作品タイトル不明
5-2.(エルヴィン)街の視察は目線を低く
街の視察も定期的に行う。父上のやらかしの後、領主を務めた親戚は、全く以て何もしなかった。水害が起きた地域は放置、橋が崩れそうな場所も同じく。街道の石畳の修復も行わなかった。
徴収した税を何に使ったのか。彼らの贅沢に浪費された。国に納めた金額も誤魔化されており、差額は一時的にケンプフェルト公爵家が立て替えている。義兄上には頭が上がらないな。コツコツと返していく予定だが、義兄上は先に領地の改善をしろと言った。
足元が揺らいでいるのに、借金を返す心配をしても仕方ない。儲かったら払う、くらいでいいと。借金取りの心配がなく、利息すらほとんどゼロの有難さが身に染みた。そもそも我が家が生活のために負った借金は、姉上の結婚で埋め合わせされている。
いつか満額返せるよう、一歩ずつ頑張ろう。
以前は閉店した空き店舗ばかりで寂しかった街道沿いも、徐々に人通りが増えてきた。人が通れば商売になると、商店が開く。ケンプフェルト公爵家へ続く街道が賑わえば、周辺も移住や開店が始まった。
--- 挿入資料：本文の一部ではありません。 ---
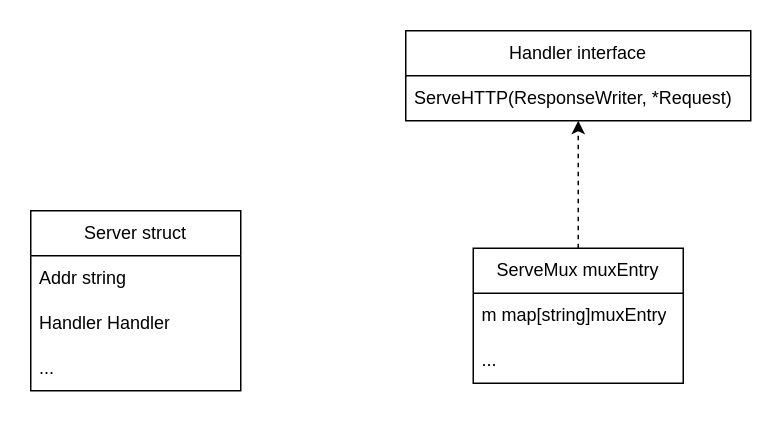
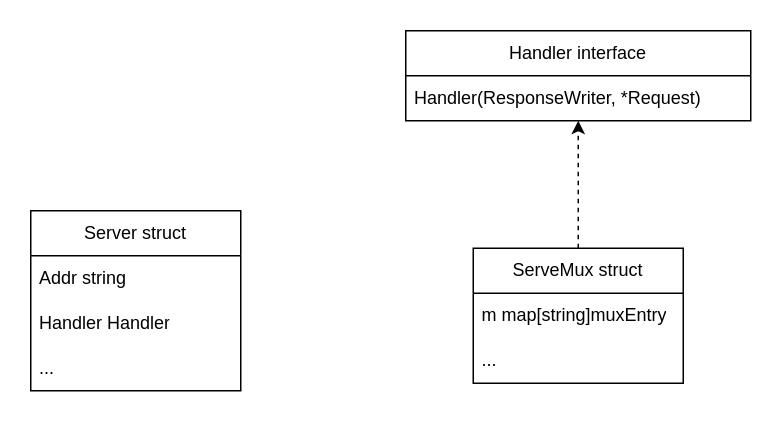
  <mxCell id="0" />
  <mxCell id="1" parent="0" />
  <mxCell id="2" value="Server struct" style="swimlane;fontStyle=0;childLayout=stackLayout;horizontal=1;startSize=30;horizontalStack=0;resizeParent=1;resizeParentMax=0;resizeLast=0;collapsible=1;marginBottom=0;whiteSpace=wrap;html=1;" vertex="1" parent="1"><mxGeometry x="20" y="140" width="140" height="120" as="geometry" /></mxCell>
  <mxCell id="3" value="Addr string" style="text;strokeColor=none;fillColor=none;align=left;verticalAlign=middle;spacingLeft=4;spacingRight=4;overflow=hidden;points=[[0,0.5],[1,0.5]];portConstraint=eastwest;rotatable=0;whiteSpace=wrap;html=1;" vertex="1" parent="2"><mxGeometry y="30" width="140" height="30" as="geometry" /></mxCell>
  <mxCell id="4" value="Handler Handler" style="text;strokeColor=none;fillColor=none;align=left;verticalAlign=middle;spacingLeft=4;spacingRight=4;overflow=hidden;points=[[0,0.5],[1,0.5]];portConstraint=eastwest;rotatable=0;whiteSpace=wrap;html=1;" vertex="1" parent="2"><mxGeometry y="60" width="140" height="30" as="geometry" /></mxCell>
  <mxCell id="5" value="..." style="text;strokeColor=none;fillColor=none;align=left;verticalAlign=middle;spacingLeft=4;spacingRight=4;overflow=hidden;points=[[0,0.5],[1,0.5]];portConstraint=eastwest;rotatable=0;whiteSpace=wrap;html=1;" vertex="1" parent="2"><mxGeometry y="90" width="140" height="30" as="geometry" /></mxCell>
  <mxCell id="6" value="Handler interface" style="swimlane;fontStyle=0;childLayout=stackLayout;horizontal=1;startSize=30;horizontalStack=0;resizeParent=1;resizeParentMax=0;resizeLast=0;collapsible=1;marginBottom=0;whiteSpace=wrap;html=1;" vertex="1" parent="1"><mxGeometry x="270" y="20" width="230" height="60" as="geometry" /></mxCell>
- <mxCell id="7" value="ServeHTTP(ResponseWriter, *Request)" style="text;strokeColor=none;fillColor=none;align=left;verticalAlign=middle;spacingLeft=4;spacingRight=4;overflow=hidden;points=[[0,0.5],[1,0.5]];portConstraint=eastwest;rotatable=0;whiteSpace=wrap;html=1;" vertex="1" parent="6"><mxGeometry y="30" width="230" height="30" as="geometry" /></mxCell>
- <mxCell id="8" value="ServeMux muxEntry" style="swimlane;fontStyle=0;childLayout=stackLayout;horizontal=1;startSize=30;horizontalStack=0;resizeParent=1;resizeParentMax=0;resizeLast=0;collapsible=1;marginBottom=0;whiteSpace=wrap;html=1;" vertex="1" parent="1"><mxGeometry x="315" y="165" width="140" height="90" as="geometry" /></mxCell>
+ <mxCell id="7" value="Handler(ResponseWriter, *Request)" style="text;strokeColor=none;fillColor=none;align=left;verticalAlign=middle;spacingLeft=4;spacingRight=4;overflow=hidden;points=[[0,0.5],[1,0.5]];portConstraint=eastwest;rotatable=0;whiteSpace=wrap;html=1;" vertex="1" parent="6"><mxGeometry y="30" width="230" height="30" as="geometry" /></mxCell>
+ <mxCell id="8" value="ServeMux struct" style="swimlane;fontStyle=0;childLayout=stackLayout;horizontal=1;startSize=30;horizontalStack=0;resizeParent=1;resizeParentMax=0;resizeLast=0;collapsible=1;marginBottom=0;whiteSpace=wrap;html=1;" vertex="1" parent="1"><mxGeometry x="315" y="165" width="140" height="90" as="geometry" /></mxCell>
  <mxCell id="9" value="m map[string]muxEntry" style="text;strokeColor=none;fillColor=none;align=left;verticalAlign=middle;spacingLeft=4;spacingRight=4;overflow=hidden;points=[[0,0.5],[1,0.5]];portConstraint=eastwest;rotatable=0;whiteSpace=wrap;html=1;" vertex="1" parent="8"><mxGeometry y="30" width="140" height="30" as="geometry" /></mxCell>
  <mxCell id="10" value="..." style="text;strokeColor=none;fillColor=none;align=left;verticalAlign=middle;spacingLeft=4;spacingRight=4;overflow=hidden;points=[[0,0.5],[1,0.5]];portConstraint=eastwest;rotatable=0;whiteSpace=wrap;html=1;" vertex="1" parent="8"><mxGeometry y="60" width="140" height="30" as="geometry" /></mxCell>
  <mxCell id="11" style="edgeStyle=orthogonalEdgeStyle;rounded=0;orthogonalLoop=1;jettySize=auto;html=1;exitX=0.5;exitY=0;exitDx=0;exitDy=0;entryX=0.5;entryY=1;entryDx=0;entryDy=0;entryPerimeter=0;dashed=1;" edge="1" parent="1" source="8" target="7"><mxGeometry relative="1" as="geometry" /></mxCell>
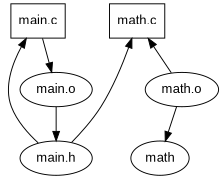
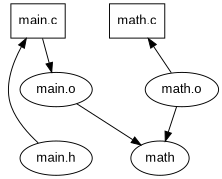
  digraph {
    fontname="Liberation Sans"
    node [fontname="Liberation Sans" shape=ellipse]
    edge [fontname="Liberation Sans"]
    n1 [label="main.c" shape=box]
    n2 [label="math.c" shape=box]
    n3 [label="main.o"]
    n4 [label="math.o"]
    n5 [label=math]
    n6 [label="main.h"]
    subgraph sub_1 {
      rank=same
      n1
      n2
    }
    subgraph sub_2 {
      rank=same
      n3
      n4
    }
    n1 -> n3
-   n3 -> n6
+   n3 -> n5
    n4 -> n2
    n4 -> n5
    n6 -> n1
-   n6 -> n2
  }
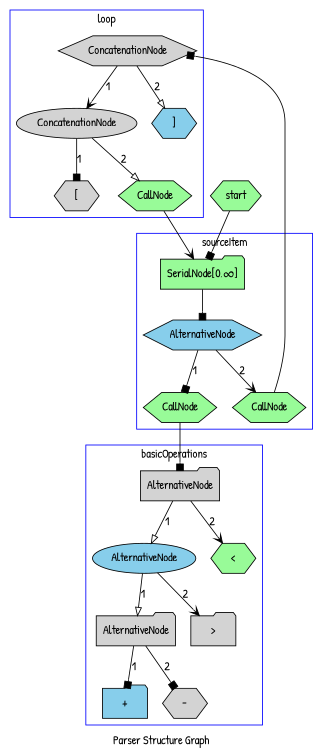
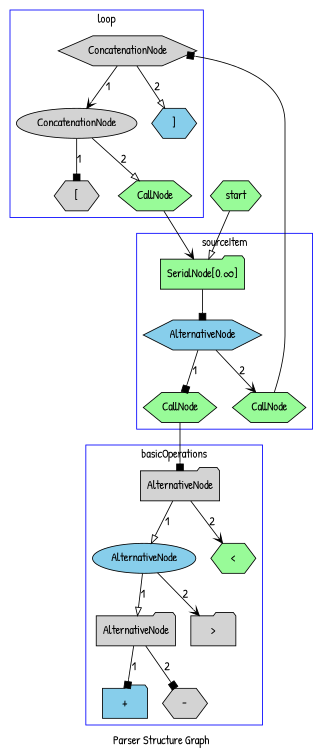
  digraph {
    label="Parser Structure Graph"
    fontname="Patrick Hand"
    node [style=filled fillcolor=lightgrey shape=hexagon fontname="Patrick Hand"]
    edge [arrowhead=box fontname="Patrick Hand"]
    n1 [label="+" fillcolor=skyblue shape=folder]
    n2 [label="-"]
    n3 [label=AlternativeNode shape=folder]
    n4 [label=">" shape=folder]
    n5 [label=AlternativeNode shape=ellipse fillcolor=skyblue]
    n6 [label="<" fillcolor=palegreen]
    n7 [label=AlternativeNode shape=folder]
    n8 [label="["]
    n9 [label=CallNode fillcolor=palegreen]
    n10 [label=ConcatenationNode shape=ellipse]
    n11 [label="]" fillcolor=skyblue]
    n12 [label=ConcatenationNode]
    n13 [label=CallNode fillcolor=palegreen]
    n14 [label=CallNode fillcolor=palegreen]
    n15 [label=AlternativeNode fillcolor=skyblue]
    n16 [label="SerialNode[0,∞]" shape=folder fillcolor=palegreen]
    start [fillcolor=palegreen]
    subgraph cluster_1 {
      color=blue
      label=basicOperations
      n1
      n2
      n3
      n4
      n5
      n6
      n7
    }
    subgraph cluster_2 {
      color=blue
      label=loop
      n8
      n9
      n10
      n11
      n12
    }
    subgraph cluster_3 {
      color=blue
      label=sourceItem
      n13
      n14
      n15
      n16
    }
    n3 -> n1 [label=1]
    n3 -> n2 [label=2]
    n5 -> n3 [label=1 arrowhead=onormal]
    n5 -> n4 [label=2 arrowhead=vee]
    n7 -> n5 [label=1 arrowhead=onormal]
    n7 -> n6 [label=2 arrowhead=vee]
    n9 -> n16 [arrowhead=vee]
    n10 -> n8 [label=1]
    n10 -> n9 [label=2 arrowhead=onormal]
    n12 -> n10 [label=1 arrowhead=vee]
    n12 -> n11 [label=2 arrowhead=onormal]
    n13 -> n7
    n14 -> n12
    n15 -> n13 [label=1]
    n15 -> n14 [label=2 arrowhead=vee]
    n16 -> n15
-   start -> n16
+   start -> n16 [arrowhead=onormal]
  }
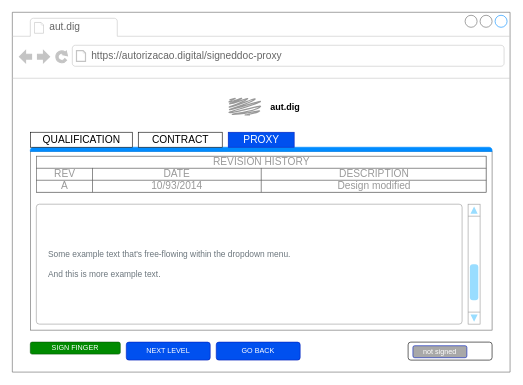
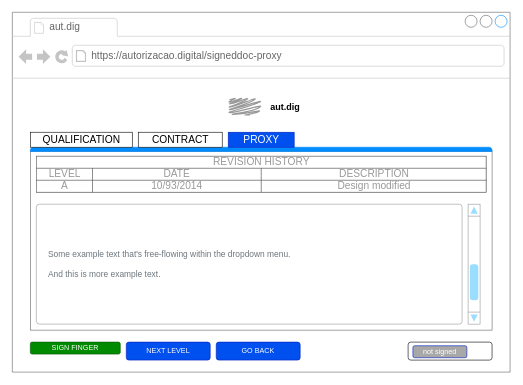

宿屋を中心に、食料品や雑貨の販売、料理屋などが展開する。見て歩くだけで楽しかった。この街を発展させ、領地全体を豊かにする。覚悟を新たにした僕は、懐かしい店を見つけた。親戚に奪われる前、屋敷に住んでいた頃か。父上と母上に、パンを買ってもらった。一緒に姉上も……。
意識がパン屋に向かい、左右を確認せずに踏み出した。同行したローマンさんが「危ない!」と叫ぶ。え? 足を止めたところへ、何かがぶつかった。
「うわっ」
「いたぁ……」
押されて転がった僕は、咄嗟に受け身を取っていた。騎士団で鍛えられた成果か。通っておいてよかったな。一緒に打ち合ったオイゲンを思い出しながら、ぶつけた尻を押さえて身を起こす。正面に転がるのは、やはり尻を押さえた少女だった。
「ごめん、前を見ていなかった。ケガをしたのかな?」
「っ、いいの。あたしもちゃんと見てなかったしさ……あんた、いいところの坊ちゃんだろ? 悪かったね」
街では有名な少女らしい。周囲の店から「アン、前見て歩け」「またやったのか」と呆れまじりの声が飛んでくる。
「アン、と言うの?」
「そう。あんたは?」
「エルだよ」
エルヴィン様と呼びそうになったローマンさんに、首を横に振る。ちょうどいいや。この子に道案内を頼もう。視察なんだから、民の目線で生活を見ないとダメだ。観光客気分で、ふらふらしても表しか見えない。
「エル? ふーん。この街は初めて? だったら、案内してあげる」
アンからの申し出に、僕は笑顔で手を伸ばした。先に立ち上がって、彼女が掴んだ手を引っ張る。埃を払って、互いの髪についた砂を落とし、ローマンさんを振り返った。
「彼女に案内してもらえそうだ」
「わかりました、私はあの店で休んでいます」
もしかして、デートと勘違いされたかな? そんなんじゃないのに。